Exercise: Extract every line of text from the listing below, reproducing each one without change, and leave the pictures out of your answer.

Study material:
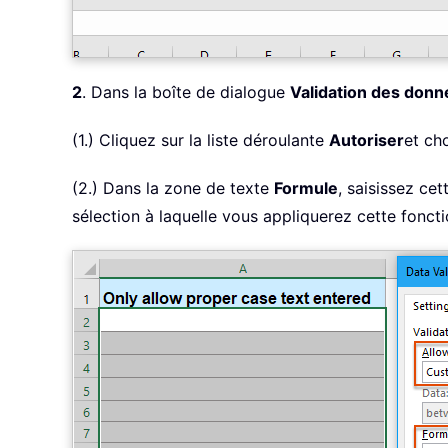
2
. Dans la boîte de dialogue
Validation des don
(1.) Cliquez sur la liste déroulante
Autoriser
et ch
(2.) Dans la zone de texte
Formule
, saisissez cet
sélection à laquelle vous appliquerez cette foncti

The completed task:
2
. Dans la boîte de dialogue
Validation des don
(1.) Cliquez sur la liste déroulante
Autoriser
et ch
(2.) Dans la zone de texte
Formule
, saisissez cet
sélection à laquelle vous appliquerez cette foncti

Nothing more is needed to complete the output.